Polls opened on Monday in Egypt’s presidential election with the outcome — a second term for President Abdel-Fattah el-Sisi — a foregone conclusion.
A general-turned-president, el-Sisi is challenged by Moussa Mustafa Moussa, a little-known politician who joined the race in the last minute to spare the government the embarrassment of a one-candidate election.
Moussa has made no effort to challenge el-Sisi, who never mentioned his challenger once in public.
Authorities hope enough people — there are nearly 60 million eligible voters — will vote in the three-day balloting to give the election legitimacy.
A number of other presidential hopefuls had stepped forward earlier this year, including some who might have attracted a sizable protest vote. But they were all either arrested or intimidated out of the race, making this the least competitive election since the 2011 popular uprising ousted longtime autocrat Hosni Mubarak and raised hopes of democratic change.
El-Sisi cast his ballot as soon as the polls opened at 9 a.m. at a girls’ school in the Cairo suburb of Heliopolis. He made no comments, only shaking hands with election workers before he left.
“The result of the election is already known, so a high turnout is the real prize here, which the regime will capitalize on,” said Ziad Akl, a senior researcher at the Al-Ahram Center for Political and Strategic Studies.
During the official campaign period, instead of addressing any of the scores of rallies held by his supporters or appearing in visual media ads, el-Sisi has opted for carefully scripted and broadcast functions. The former general has donned his military fatigues on recent occasions, highlighting the war on Islamic terrorists and perhaps reminding voters that he led the military overthrow of a divisive Islamist president in the summer of 2013.
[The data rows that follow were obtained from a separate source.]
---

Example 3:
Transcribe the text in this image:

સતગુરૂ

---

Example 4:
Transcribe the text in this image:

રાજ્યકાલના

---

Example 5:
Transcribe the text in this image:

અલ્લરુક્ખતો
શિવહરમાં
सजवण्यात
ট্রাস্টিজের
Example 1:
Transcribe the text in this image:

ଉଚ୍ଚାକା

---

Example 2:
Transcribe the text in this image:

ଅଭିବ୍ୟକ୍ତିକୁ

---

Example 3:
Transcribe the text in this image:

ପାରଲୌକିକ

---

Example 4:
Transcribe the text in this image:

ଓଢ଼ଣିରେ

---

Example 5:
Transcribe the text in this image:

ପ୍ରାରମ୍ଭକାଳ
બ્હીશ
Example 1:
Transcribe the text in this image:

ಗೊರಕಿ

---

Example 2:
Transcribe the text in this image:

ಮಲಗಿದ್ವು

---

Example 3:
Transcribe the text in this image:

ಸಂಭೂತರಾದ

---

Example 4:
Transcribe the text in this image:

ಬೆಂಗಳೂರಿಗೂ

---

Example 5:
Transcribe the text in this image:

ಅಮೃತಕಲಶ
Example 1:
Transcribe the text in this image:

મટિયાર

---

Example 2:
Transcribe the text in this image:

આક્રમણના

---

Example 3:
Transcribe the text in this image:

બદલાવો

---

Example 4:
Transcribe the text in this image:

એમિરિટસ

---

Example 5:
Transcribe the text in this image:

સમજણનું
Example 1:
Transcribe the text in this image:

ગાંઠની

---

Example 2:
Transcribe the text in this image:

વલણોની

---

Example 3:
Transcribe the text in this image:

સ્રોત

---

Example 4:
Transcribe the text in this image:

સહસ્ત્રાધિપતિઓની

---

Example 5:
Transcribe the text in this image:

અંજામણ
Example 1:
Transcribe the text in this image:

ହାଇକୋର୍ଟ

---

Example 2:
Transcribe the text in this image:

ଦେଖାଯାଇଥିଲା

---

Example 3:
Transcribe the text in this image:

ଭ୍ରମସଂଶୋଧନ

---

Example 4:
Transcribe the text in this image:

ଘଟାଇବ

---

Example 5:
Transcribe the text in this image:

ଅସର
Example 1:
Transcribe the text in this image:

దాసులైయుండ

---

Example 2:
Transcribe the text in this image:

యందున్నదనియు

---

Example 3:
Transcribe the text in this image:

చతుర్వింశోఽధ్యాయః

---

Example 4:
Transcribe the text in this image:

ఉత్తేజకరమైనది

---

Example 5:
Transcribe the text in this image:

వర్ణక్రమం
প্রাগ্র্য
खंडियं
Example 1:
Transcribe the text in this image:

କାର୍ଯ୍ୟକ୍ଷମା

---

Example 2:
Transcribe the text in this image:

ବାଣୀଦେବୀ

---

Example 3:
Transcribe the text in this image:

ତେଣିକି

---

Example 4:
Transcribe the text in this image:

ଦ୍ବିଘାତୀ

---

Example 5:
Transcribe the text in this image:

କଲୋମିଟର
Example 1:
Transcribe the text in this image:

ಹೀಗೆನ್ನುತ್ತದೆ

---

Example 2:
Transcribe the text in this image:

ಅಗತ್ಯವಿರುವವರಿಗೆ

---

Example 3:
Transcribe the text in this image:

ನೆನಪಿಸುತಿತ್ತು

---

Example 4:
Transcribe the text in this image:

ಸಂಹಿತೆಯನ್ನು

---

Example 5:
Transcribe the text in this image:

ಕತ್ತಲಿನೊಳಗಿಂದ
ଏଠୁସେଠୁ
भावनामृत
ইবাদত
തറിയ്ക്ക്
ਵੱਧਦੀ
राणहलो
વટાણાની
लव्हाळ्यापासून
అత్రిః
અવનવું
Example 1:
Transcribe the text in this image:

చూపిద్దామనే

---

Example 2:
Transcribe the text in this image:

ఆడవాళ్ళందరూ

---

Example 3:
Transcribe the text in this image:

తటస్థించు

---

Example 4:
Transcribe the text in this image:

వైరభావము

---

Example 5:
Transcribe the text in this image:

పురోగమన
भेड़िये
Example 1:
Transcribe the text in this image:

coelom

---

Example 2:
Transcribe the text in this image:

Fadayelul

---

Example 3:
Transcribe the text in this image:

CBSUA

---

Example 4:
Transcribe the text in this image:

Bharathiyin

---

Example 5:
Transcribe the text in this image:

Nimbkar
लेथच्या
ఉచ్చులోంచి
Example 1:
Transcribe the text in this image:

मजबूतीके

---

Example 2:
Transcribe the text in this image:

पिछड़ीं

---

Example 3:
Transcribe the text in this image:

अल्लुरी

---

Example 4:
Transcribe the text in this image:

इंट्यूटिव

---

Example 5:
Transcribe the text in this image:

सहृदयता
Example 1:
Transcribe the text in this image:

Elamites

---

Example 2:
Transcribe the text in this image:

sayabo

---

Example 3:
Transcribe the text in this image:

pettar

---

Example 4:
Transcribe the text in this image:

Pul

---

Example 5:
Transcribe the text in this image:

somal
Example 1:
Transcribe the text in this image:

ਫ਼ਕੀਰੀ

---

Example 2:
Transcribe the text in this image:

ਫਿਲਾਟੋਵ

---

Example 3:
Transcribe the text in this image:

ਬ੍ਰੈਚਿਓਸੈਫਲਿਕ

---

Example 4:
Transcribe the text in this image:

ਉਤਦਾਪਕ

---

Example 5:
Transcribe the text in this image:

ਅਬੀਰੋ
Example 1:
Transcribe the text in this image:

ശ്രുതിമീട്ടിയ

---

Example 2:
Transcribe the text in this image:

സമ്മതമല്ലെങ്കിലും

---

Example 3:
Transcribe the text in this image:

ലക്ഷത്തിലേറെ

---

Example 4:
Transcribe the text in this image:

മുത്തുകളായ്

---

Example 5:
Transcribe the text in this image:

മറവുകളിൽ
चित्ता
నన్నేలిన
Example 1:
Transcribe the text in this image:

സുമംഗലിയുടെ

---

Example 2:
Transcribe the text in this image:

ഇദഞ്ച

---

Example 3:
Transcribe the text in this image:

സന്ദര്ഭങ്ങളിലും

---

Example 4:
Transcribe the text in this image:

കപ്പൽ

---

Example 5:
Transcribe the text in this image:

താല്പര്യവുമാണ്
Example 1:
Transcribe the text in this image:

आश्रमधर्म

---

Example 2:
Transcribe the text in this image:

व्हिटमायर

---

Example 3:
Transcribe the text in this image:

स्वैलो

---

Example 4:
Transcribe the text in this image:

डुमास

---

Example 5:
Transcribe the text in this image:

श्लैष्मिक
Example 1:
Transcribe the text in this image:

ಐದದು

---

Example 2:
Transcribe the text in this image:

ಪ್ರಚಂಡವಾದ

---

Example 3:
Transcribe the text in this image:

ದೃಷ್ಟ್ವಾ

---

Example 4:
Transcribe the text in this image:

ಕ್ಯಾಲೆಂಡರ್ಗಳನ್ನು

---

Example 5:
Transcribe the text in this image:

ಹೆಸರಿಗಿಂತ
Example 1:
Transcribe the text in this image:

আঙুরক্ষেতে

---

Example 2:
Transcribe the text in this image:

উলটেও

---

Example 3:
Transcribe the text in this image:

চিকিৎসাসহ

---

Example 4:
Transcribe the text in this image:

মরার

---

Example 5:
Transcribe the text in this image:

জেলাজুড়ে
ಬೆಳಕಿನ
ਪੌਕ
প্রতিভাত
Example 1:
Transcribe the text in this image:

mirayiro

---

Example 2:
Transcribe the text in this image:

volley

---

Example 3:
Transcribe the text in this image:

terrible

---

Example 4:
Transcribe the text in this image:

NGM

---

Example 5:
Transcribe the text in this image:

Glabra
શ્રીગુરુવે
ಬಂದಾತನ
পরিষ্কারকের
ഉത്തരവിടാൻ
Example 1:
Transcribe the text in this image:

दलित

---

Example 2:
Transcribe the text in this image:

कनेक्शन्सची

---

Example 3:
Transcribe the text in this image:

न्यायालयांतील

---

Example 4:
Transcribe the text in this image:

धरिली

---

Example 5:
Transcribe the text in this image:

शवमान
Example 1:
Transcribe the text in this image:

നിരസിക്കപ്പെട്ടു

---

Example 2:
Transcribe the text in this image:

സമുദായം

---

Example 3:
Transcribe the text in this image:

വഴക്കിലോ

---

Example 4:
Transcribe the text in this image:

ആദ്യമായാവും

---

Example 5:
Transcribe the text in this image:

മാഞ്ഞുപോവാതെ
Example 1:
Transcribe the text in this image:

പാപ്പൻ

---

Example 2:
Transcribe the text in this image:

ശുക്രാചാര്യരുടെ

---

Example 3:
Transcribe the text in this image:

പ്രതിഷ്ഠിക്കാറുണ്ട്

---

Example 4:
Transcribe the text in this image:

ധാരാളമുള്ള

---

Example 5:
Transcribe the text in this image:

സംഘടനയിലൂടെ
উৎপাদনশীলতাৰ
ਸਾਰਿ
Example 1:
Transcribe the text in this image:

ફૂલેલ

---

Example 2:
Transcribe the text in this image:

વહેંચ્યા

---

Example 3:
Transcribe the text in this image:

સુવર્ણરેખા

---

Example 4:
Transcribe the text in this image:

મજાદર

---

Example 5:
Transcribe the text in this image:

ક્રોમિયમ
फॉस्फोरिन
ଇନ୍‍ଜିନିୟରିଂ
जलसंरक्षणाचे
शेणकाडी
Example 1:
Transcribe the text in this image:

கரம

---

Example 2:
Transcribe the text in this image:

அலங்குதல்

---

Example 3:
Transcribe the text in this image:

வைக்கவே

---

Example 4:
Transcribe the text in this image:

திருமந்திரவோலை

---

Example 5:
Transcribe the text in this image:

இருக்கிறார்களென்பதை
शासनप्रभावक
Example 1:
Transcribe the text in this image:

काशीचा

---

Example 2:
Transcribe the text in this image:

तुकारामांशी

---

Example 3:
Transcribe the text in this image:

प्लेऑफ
Many Egyptians welcomed the overthrow of Mohammed Morsi and the crackdown on his Muslim Brotherhood group and for a time el-Sisi enjoyed a wave of popular support bordering on hysteria, with downtown shops selling chocolates with his portrait on them.
But that aura has faded over the last four years, which could explain a clampdown ahead of the election on the media and critics.
In the Sinai Peninsula, an insurgency that gained strength after Morsi’s overthrow and is now led by the Islamic State terror group has only grown more ferocious, with regular attacks on security forces and deadly church bombings. An assault on a mosque in November killed more than 300 people — the worst terror attack in Egypt’s modern history.
The government has meanwhile enacted a series of long-overdue economic reforms — including painful subsidy cuts and the floatation of the currency. That improved the investment climate and earned Egypt a $12 billion bailout loan from the International Monetary Fund. But the austerity measures sent prices soaring, exacting a heavy toll on ordinary Egyptians, especially the more than 25 percent living below the poverty line.
If there have been few public signs of discontent, it is likely because of a massive crackdown on dissent.
Thousands of Islamists and several leading secular activists have been jailed, and unauthorized protests have been outlawed. The media is dominated by virulently pro-government commentators and hundreds of websites have been blocked. Independent journalists have been arrested or deported. In late February authorities expelled The Times of London correspondent Bel Trew, arresting her after she conducted an interview in Cairo’s central Shoubra district, saying she did not have valid accreditation and was filming without a permit.
El-Sisi cultivates the image of a folksy populist, going on at length about his devotion to religion, his reverence for his late mother, and his love for Egypt. In a one-hour puff piece media interview, el-Sisi said he wished he had one or two trillion dollars of his own money that he could spend on modernizing the country.
At a ceremony commemorating soldiers who fell in battle fighting Islamic terrorists, he appeared close to tears as he listened to the stories of widows and mothers. Two children who lost their fathers, and who were outfitted in military uniforms, sat on his lap. He was later photographed feeding them cake.
In the interview, el-Sisi insisted that the lack of candidates was “completely not my fault.”
“Really, I swear, I wish there were one or two or even 10 of the best people and you would get to choose whoever you want,” he said. “We are just not ready.”
At a ceremony last week, el-Sisi urged people to cast ballots, saying it would be a “great and respectable thing” even if they voted “no.” It was probably a slip of the tongue, but pointed to the reality of the election, which resembles the yes-or-no referendums held by Mubarak and other Arab autocrats going back decades.
“I need every woman, mother and sister, please. I won’t tell you it’s for my sake, but it’s for the sake of our country,” he said.